Tim Roberts, [email protected]
Providenza & Boekelheide, Inc.
Where was the 768us? I couldn't find any 768 in the output?
But overall, the only thing we are doing at dispatch is calling NdisFIndicateReceiveNetBufferLists with a list of NET_BUFFER_LIST, which is one of the most common APIs used by any NDIS LWF, and very very common for NdisFIndicateReceiveNetBufferLists to be called at dispatch.
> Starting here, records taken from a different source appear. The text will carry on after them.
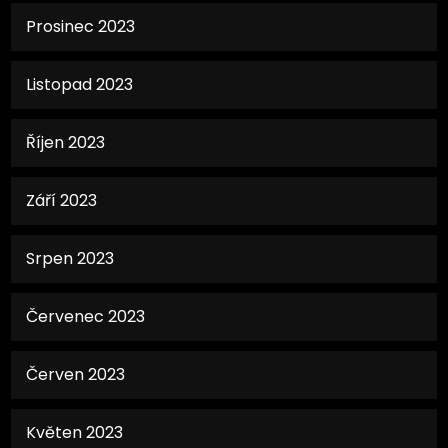
Prosinec 2023
Listopad 2023
Říjen 2023
Září 2023
Srpen 2023
Červenec 2023
Červen 2023
Květen 2023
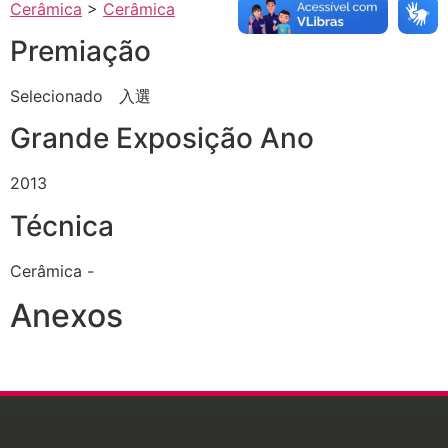
Cerâmica
>
Cerâmica
Premiação
Selecionado 入選
Grande Exposição Ano
2013
Técnica
Cerâmica -
Anexos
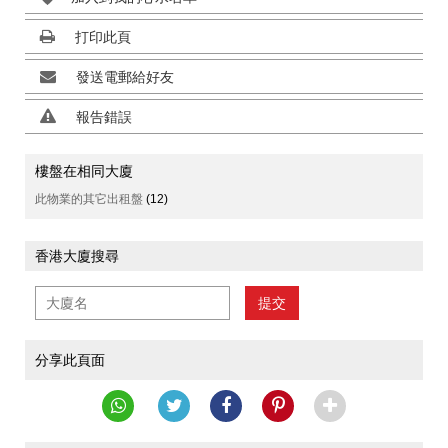
打印此頁
發送電郵給好友
報告錯誤
樓盤在相同大廈
此物業的其它出租盤
(12)
香港大廈搜尋
提交
分享此頁面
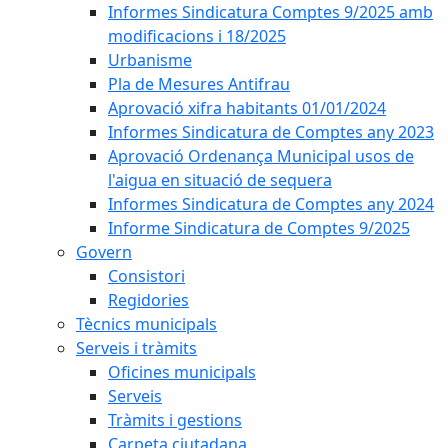
Informes Sindicatura Comptes 9/2025 amb
modificacions i 18/2025
Urbanisme
Pla de Mesures Antifrau
Aprovació xifra habitants 01/01/2024
Informes Sindicatura de Comptes any 2023
Aprovació Ordenança Municipal usos de
l'aigua en situació de sequera
Informes Sindicatura de Comptes any 2024
Informe Sindicatura de Comptes 9/2025
Govern
Consistori
Regidories
Tècnics municipals
Serveis i tràmits
Oficines municipals
Serveis
Tràmits i gestions
Carpeta ciutadana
We are raising the IRQL before NdisFIndicateReceiveNetBufferLists, because if we didn't, there was a bug in wanarp driver of Microsoft (which was recently patched in the latest updates, but the old ones are still out there) and under rare situations it would BSOD if it was called at PASSIVE. So Basically we raise IRQL to dispatch, call NdisFIndicateReceiveNetBufferLists, and then lower it to whatever it was. And we also pass the NDIS_RECEIVE_FLAGS_DISPATCH_LEVEL to the API by checking if the current IRQL is dispatch.
So how can I find what is causing this BSOD and what is taking so long? And how is "Time: 16 Min 17 Sec 984.38 mSec" calculated?
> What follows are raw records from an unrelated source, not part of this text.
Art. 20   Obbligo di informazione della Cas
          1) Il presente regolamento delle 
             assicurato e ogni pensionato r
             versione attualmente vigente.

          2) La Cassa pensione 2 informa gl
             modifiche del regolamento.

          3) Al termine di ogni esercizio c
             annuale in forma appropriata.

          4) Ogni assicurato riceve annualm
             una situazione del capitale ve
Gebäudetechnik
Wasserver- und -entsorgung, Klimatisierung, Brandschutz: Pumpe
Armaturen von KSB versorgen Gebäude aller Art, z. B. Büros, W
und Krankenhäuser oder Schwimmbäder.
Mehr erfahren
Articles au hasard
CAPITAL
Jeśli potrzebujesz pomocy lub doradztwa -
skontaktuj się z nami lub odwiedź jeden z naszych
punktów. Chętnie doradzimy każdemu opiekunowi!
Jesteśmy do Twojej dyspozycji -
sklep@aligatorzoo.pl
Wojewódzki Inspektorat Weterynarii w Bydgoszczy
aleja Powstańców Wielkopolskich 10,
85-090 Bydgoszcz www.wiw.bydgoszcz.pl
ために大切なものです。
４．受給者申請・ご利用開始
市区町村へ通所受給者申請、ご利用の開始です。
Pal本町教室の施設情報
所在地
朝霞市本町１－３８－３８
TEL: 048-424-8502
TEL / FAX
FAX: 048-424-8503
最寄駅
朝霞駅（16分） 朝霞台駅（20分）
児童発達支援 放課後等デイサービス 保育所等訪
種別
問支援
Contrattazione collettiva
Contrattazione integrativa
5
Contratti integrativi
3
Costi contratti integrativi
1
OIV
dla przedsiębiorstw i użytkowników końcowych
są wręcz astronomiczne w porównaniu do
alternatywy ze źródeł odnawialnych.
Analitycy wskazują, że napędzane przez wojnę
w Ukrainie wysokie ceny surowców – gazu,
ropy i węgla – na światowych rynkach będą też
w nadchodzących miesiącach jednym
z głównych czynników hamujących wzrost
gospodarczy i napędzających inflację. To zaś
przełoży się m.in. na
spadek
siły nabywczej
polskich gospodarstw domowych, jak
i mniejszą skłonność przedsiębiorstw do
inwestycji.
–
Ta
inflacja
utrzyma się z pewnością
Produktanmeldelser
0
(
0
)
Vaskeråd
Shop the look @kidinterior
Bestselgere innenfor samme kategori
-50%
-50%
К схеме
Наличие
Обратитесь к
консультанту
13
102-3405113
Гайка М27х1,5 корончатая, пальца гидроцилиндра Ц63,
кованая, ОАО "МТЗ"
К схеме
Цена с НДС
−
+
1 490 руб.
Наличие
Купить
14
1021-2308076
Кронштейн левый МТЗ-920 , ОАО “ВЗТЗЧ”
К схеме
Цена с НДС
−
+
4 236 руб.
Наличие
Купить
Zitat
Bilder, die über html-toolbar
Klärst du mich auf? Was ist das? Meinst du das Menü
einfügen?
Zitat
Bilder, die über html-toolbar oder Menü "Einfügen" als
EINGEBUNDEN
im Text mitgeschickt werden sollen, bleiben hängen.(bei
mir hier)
This is also the output of !locks and !qlocks and !ready, I don't see any deadlock, but the contention count on one of the resources is 49135, is this normal or too high? Could this be related to our issue? The threads that are waiting on it or own it are for normal processes such as chrome, csrss, etc.
From here:
0x1e00 100ns units is 768us.
Tim Roberts, [email protected]
Providenza & Boekelheide, Inc.
So how can I find which function is consuming the most time in DISPATCH level and find the root of this bugcheck? And considering that there are two potentially faulty thread stacks in the output of !dpcwatchdog, which of them is consuming the most time?
And where does the "16 Min 17 Sec 984.38 mSec" come from?